> [Acción requerida A]:
Contesta estas preguntas con base en el artículo sobre el Ejército y el control de la información:
(i) Según la versión de los militares, ¿qué clase de operación fue la detención de Ovidio Guzmán?
(ii) ¿Qué cargo ocupó el general Federico Amaya Rodríguez entre 1972 y 1976?
(iii) ¿Qué puesto le dio Luis Echeverría al general Amaya en 1976?
> [Acción requerida B]:
Prolonga el artículo sobre el Ejército y el control de la información a partir de su última oración.

Sergio Aguayo*
Fuente: Diario de Yucatán
Triste, dedico el texto a fray Miguel Concha. QEPD.
El Ejército se aferra a la añoranza de los tiempos en los cuales podía controlar los flujos de información.
El impulso afloró con la detención de Ovidio Guzmán. En la versión de los militares fue una operación exclusiva del ejército.
Es indudable su protagonismo y los buenos resultados de la operación, pero resulta contraproducente colgarse las medallas porque ha salido evidencia de la participación del Centro Nacional de Inteligencia, de la Marina y de Estados Unidos a través, por ejemplo, del Centro Regional de Fusión de Inteligencia región Pacífico y del Centro de Inteligencia de El Paso (EPIC).
Hay asuntos más trascendentes en los cuales el acaparamiento de la información tiene consecuencias graves. La infiltración criminal en el ejército, por ejemplo.
Cuando hay escándalos por militares protectores de criminales, la respuesta institucional es que se trata de individuos y no de la institución.
Mi impresión es que el grueso del ejército es honorable, pero dentro de ese sistema hay una veta de apoyo sistémico a la delincuencia. Lo verdaderamente grave es que en lugar de castigarlos se les encubre. Doy ejemplos.
En mis investigaciones sobre la historia del crimen organizado en México y Estados Unidos, encontré en los archivos de los servicios de inteligencia civiles que, a principios de los años setenta, los comandantes de las zonas militares en Chilpancingo, Chihuahua, Guadalajara y Monterrey (la lista podría crecer) organizaron escuadrones de delincuentes para ejecutar guerrilleros, extorsionar a narcotraficantes y enriquecerse.
El caso mejor documentado es el del general de división Federico Amaya Rodríguez, quien fue comandante de la XV Zona Militar en Guadalajara entre 1972 y 1976.
De acuerdo con informes muy precisos de la Dirección Federal de Seguridad, entre marzo de 1972 y julio de 1974, controló a una banda criminal que aterrorizó a la ciudad con asesinatos, secuestros y extorsiones mientras vendía drogas en la universidad local.
Las ganancias obtenidas se las repartían el general y los delincuentes. Pese a la gravedad del caso, el presidente Luis Echeverría solo ordenó la detención de los delincuentes, pero protegió al general Amaya haciéndolo senador por Nuevo León en 1976.

> [Datos]:
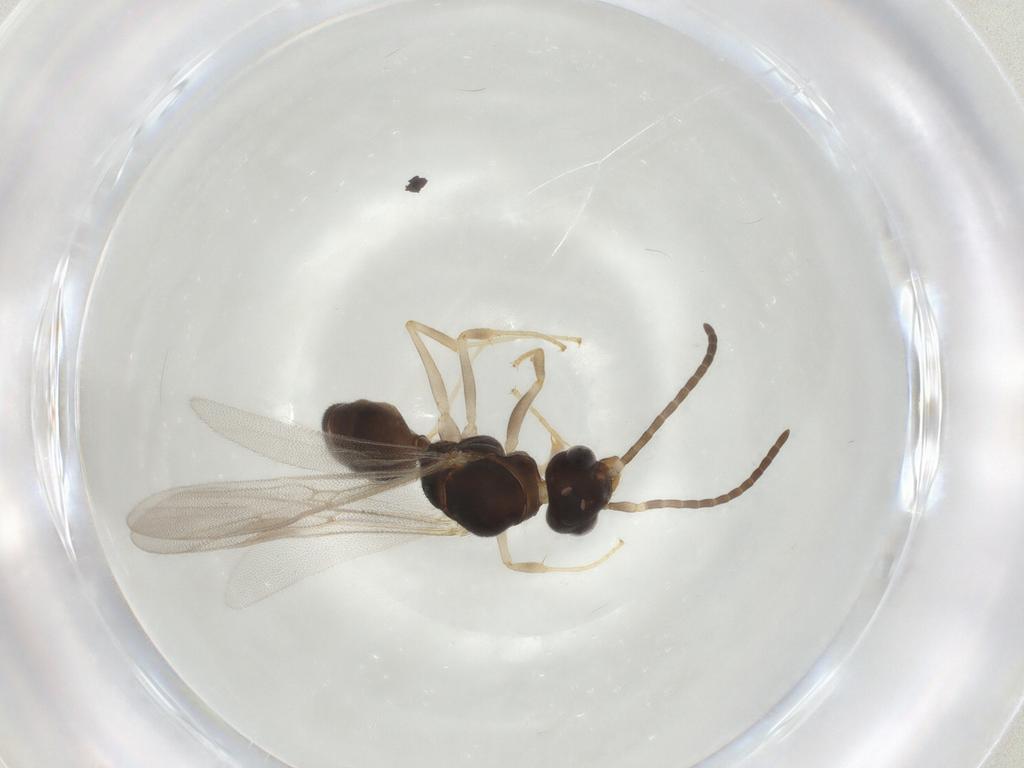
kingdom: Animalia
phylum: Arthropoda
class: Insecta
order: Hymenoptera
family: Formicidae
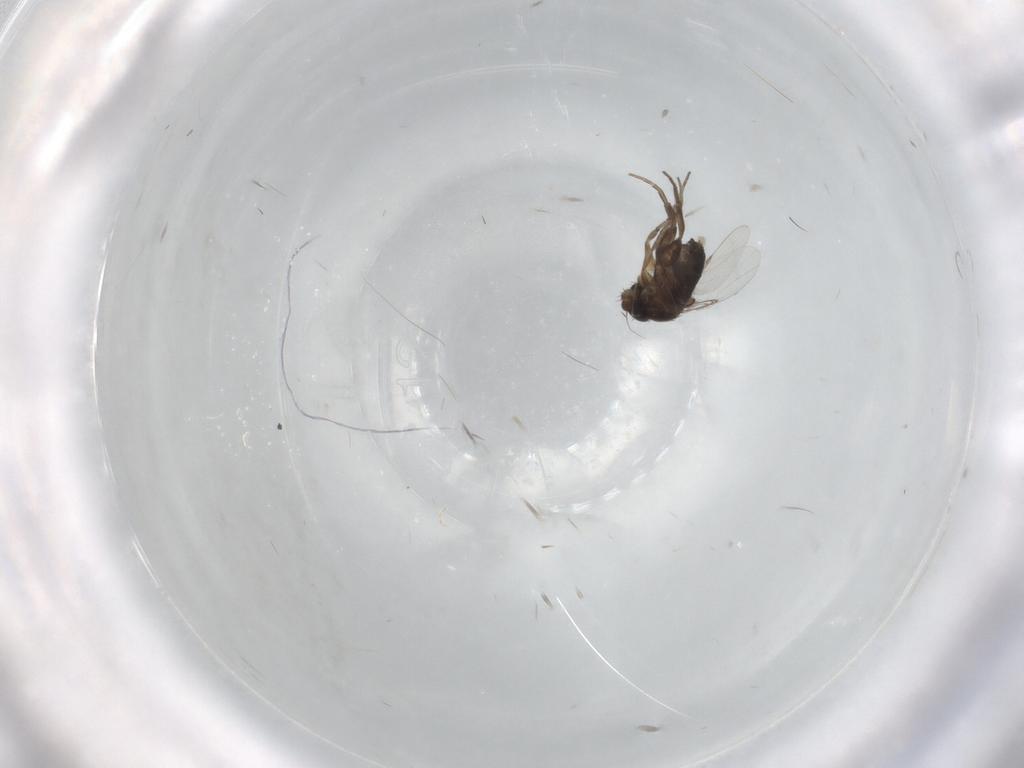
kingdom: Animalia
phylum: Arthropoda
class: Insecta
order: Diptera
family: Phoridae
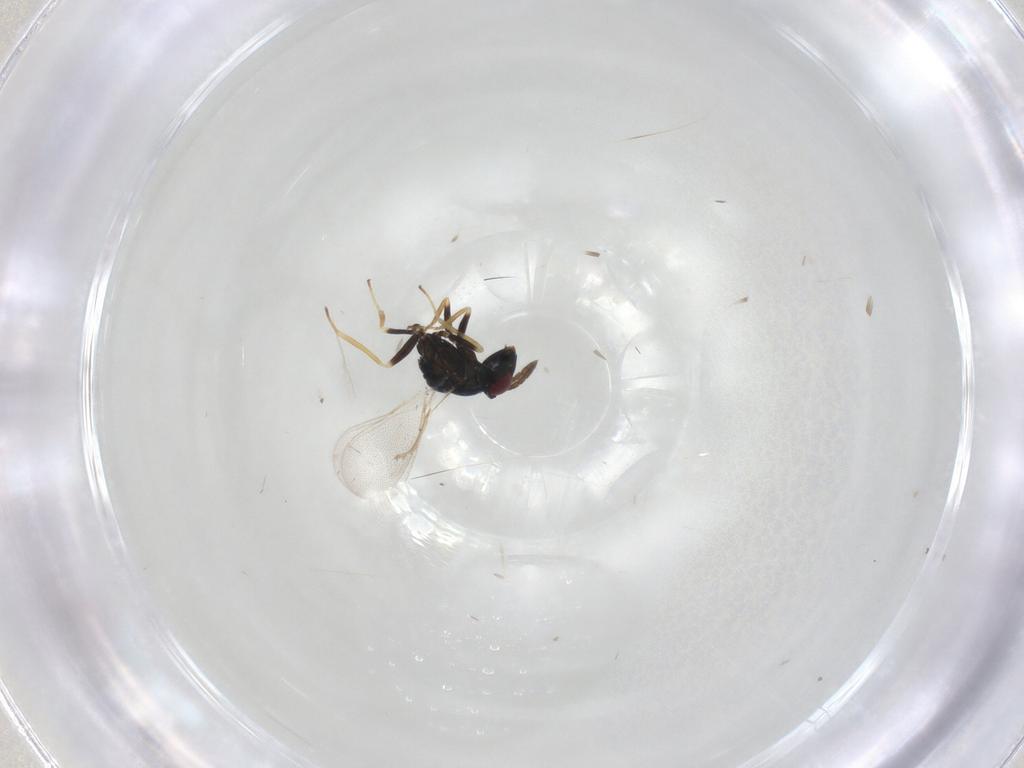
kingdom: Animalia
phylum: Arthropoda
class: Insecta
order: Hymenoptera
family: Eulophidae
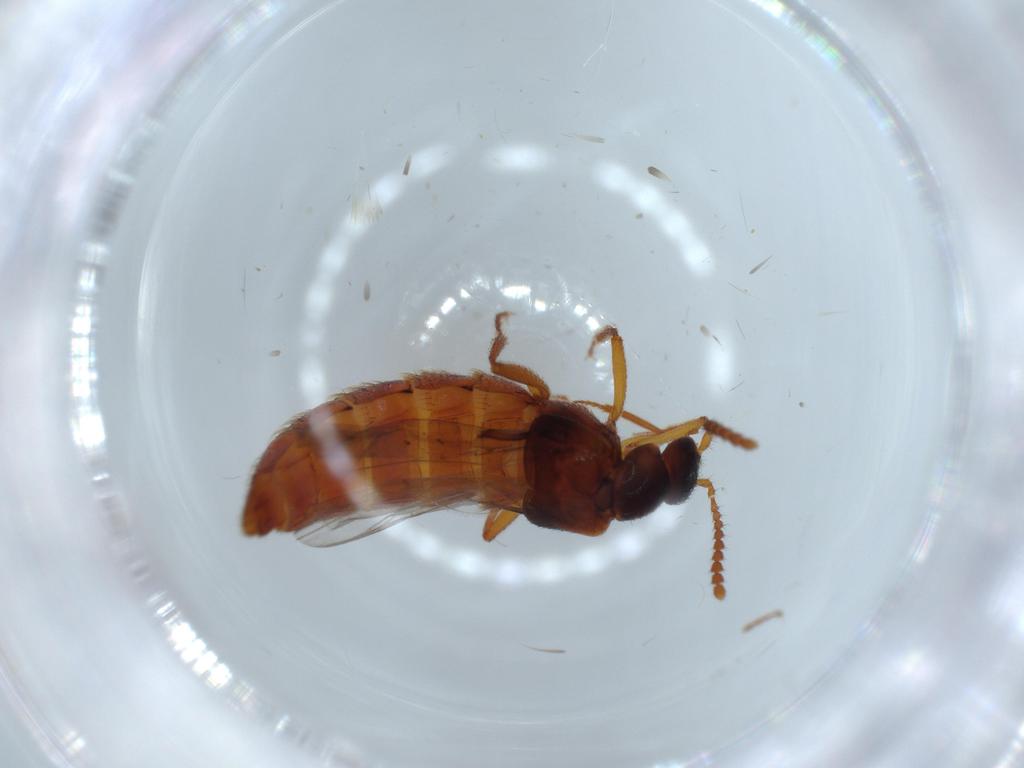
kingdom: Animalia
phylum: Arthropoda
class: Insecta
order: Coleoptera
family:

> [Respuesta esperada A]:
(i) Una operación exclusiva del ejército.
(ii) Fue comandante de la XV Zona Militar en Guadalajara.
(iii) Lo hizo senador por Nuevo León.

> [Respuesta esperada B]:
La impunidad incluía el lavado de expedientes. Gracias al INAI y a un forcejeo legal que duró más de un año —y en el cual colaboró Anuar Ortega—, obtuve el expediente personal del general Amaya (2,470 fojas).
Me sorprendió el silencio sobre sus actividades delincuenciales en Guadalajara; lo protegía el secretario de la Defensa, Hermenegildo Cuenca Díaz, con quien intimó durante sus años como cadetes en el Heroico Colegio Militar (1920-1922).
¿Cuántos militares han sido protegidos de esa manera? ¿Qué peso ha tenido para el empoderamiento criminal la complicidad de algunos militares? ¿Por qué recibieron impunidad los uniformados corruptos?
Lo ignoro, pero se trata de preguntas legítimas y relevantes porque el combate al virus criminal requiere entender la magnitud de la infección.
Lo anterior me conduce a la necesidad de convencer al Ejército de que lo mejor para la institución es abrazar la transparencia. En los países que aspiran a vivir en democracia, las instituciones encargadas de la seguridad deben asumir el escrutinio externo manteniendo en la secrecía los asuntos verdaderamente delicados. Una razón más práctica es que se mantendrá el escrutinio doméstico e internacional.
El caso Ayotzinapa ha demostrado que la Marina ya entendió ese principio al que el Ejército se resiste. El INAI se ha salvado de la castración cuatroteísta y seguirá insistiendo en la apertura de los archivos castrenses.
El análisis internacional se mantiene y ejemplos recientes son los reportajes de Tim Golden sobre el general Salvador Cienfuegos y de Mary Beth Sheridan sobre el almirante Marco Antonio Ortega Siu para el “New York Times” y el “Washington Post”.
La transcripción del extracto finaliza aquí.